Who’s the worst landlord in New York City? Possibly the guys whose building functions as a massive Iranian money-laundering operation.

U.S. District Judge Katherine B. Forrest ruled today that the owners of 650 Fifth Avenue, a 36-story building near the Rockefeller Center in Midtown Manhattan, used the property to launder money for the government of Iran. Though open to appeal, the ruling authorizes the federal government to seize the tower and donate the seizure’s profits to the families of Americans harmed by terrorist attacks aided by Iran. If uncontested, the seizure would be the “largest-ever terrorism-related forfeiture,” according to U.S. District Attorney Preet Bharara.

Forrest’s 82-page opinion asserts that the building’s landlords—the Assa Corporation, the Alavi Foundation, and the 650 Fifth Ave. Company—used a shell corporation domiciled in the Channel Islands to conceal a 40% stake owned by the national bank of Iran—a violation of the International Emergency Economic Powers Act, under which the U.S. government enforces certain trade sanctions against the country for its involvement in several terrorist attacks on U.S. soil.

The original complaint against the landlords, filed in 2008, singled out an Iranian citizen named Mohammad Hassan Dehghani Tafti as the only actual employee of the Assa Corporation, the building’s majority stakeholder.
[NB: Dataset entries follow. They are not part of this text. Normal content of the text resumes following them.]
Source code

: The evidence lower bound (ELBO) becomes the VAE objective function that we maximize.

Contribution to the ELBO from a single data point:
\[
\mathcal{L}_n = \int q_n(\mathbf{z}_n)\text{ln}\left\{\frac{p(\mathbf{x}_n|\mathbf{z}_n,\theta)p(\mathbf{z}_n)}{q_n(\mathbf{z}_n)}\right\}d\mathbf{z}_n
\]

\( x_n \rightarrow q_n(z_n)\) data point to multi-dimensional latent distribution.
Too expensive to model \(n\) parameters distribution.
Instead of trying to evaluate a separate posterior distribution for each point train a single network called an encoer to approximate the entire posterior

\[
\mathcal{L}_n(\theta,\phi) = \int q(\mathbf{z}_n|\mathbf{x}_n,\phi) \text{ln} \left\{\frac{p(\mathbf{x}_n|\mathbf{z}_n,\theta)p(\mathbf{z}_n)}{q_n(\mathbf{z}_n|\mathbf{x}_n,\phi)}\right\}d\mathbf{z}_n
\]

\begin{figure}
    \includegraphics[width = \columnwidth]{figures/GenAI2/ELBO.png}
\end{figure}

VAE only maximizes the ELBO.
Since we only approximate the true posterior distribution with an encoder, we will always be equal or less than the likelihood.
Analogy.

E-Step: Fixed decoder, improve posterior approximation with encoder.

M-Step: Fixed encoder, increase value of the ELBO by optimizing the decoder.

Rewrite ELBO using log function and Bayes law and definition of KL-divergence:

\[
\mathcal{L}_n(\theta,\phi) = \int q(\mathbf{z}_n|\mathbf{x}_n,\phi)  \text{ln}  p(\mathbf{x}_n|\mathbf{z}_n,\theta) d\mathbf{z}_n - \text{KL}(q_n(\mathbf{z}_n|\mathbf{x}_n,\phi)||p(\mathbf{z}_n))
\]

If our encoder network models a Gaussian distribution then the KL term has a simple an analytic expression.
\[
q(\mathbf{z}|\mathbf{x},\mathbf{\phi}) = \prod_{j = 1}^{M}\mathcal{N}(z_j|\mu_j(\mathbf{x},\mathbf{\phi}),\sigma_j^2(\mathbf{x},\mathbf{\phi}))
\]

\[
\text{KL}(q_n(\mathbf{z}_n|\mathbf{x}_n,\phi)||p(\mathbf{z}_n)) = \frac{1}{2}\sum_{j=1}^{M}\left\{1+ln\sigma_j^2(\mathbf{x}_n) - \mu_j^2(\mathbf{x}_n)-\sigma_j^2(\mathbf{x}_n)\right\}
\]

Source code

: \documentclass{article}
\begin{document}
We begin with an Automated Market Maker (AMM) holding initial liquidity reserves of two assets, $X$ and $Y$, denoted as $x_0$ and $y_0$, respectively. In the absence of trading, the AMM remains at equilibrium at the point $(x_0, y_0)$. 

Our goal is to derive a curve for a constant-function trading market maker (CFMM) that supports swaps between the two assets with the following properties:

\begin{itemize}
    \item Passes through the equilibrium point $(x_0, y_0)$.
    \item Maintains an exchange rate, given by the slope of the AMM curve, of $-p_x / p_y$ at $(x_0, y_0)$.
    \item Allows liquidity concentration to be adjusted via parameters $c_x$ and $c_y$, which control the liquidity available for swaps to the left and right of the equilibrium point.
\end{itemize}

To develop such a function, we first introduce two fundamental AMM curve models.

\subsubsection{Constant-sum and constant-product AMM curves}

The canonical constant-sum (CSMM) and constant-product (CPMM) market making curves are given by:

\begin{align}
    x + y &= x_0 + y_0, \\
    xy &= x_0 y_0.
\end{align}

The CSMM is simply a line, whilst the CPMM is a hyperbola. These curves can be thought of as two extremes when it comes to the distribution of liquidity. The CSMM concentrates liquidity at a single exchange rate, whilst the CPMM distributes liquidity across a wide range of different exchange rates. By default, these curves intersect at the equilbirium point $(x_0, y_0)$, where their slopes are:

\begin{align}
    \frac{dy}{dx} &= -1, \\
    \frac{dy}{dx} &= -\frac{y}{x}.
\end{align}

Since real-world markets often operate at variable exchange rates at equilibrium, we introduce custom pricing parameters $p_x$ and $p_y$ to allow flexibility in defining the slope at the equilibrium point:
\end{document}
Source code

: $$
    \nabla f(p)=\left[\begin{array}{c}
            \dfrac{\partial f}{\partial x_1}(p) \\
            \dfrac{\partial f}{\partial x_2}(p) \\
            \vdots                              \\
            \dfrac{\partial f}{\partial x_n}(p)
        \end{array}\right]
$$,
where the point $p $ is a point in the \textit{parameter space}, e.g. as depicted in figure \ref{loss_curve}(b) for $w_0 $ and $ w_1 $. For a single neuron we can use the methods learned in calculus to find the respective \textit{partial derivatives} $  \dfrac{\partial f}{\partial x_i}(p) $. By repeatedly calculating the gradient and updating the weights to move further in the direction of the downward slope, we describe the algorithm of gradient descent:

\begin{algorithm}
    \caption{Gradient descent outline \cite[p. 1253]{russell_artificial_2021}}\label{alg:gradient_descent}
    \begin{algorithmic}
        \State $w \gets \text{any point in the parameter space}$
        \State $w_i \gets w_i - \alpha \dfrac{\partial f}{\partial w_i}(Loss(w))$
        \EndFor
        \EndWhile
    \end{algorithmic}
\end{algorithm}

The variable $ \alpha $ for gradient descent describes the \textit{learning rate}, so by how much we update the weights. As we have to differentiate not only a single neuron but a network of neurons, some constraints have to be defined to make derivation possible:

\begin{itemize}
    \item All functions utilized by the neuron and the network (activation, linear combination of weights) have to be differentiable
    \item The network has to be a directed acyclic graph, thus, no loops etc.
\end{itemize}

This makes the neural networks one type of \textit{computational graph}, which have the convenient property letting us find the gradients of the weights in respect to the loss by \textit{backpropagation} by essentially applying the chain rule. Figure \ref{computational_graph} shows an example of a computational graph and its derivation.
Tafti, who refused to testify, reportedly served as a messenger between Iran’s national bank, to which he shuttled rent profits collected by Assa and the other landlords.

The defendants apparently offered several dubious explanations regarding their involvement with Iran—at one point, they contested the English translation of several documents written in Farsi—which failed to convince the court.

The government is likely to make a tidy sum: one real estate expert told the Daily News that 650 Fifth Avenue “could fetch up to $2,000 a foot,” for a sale of $760,000,000.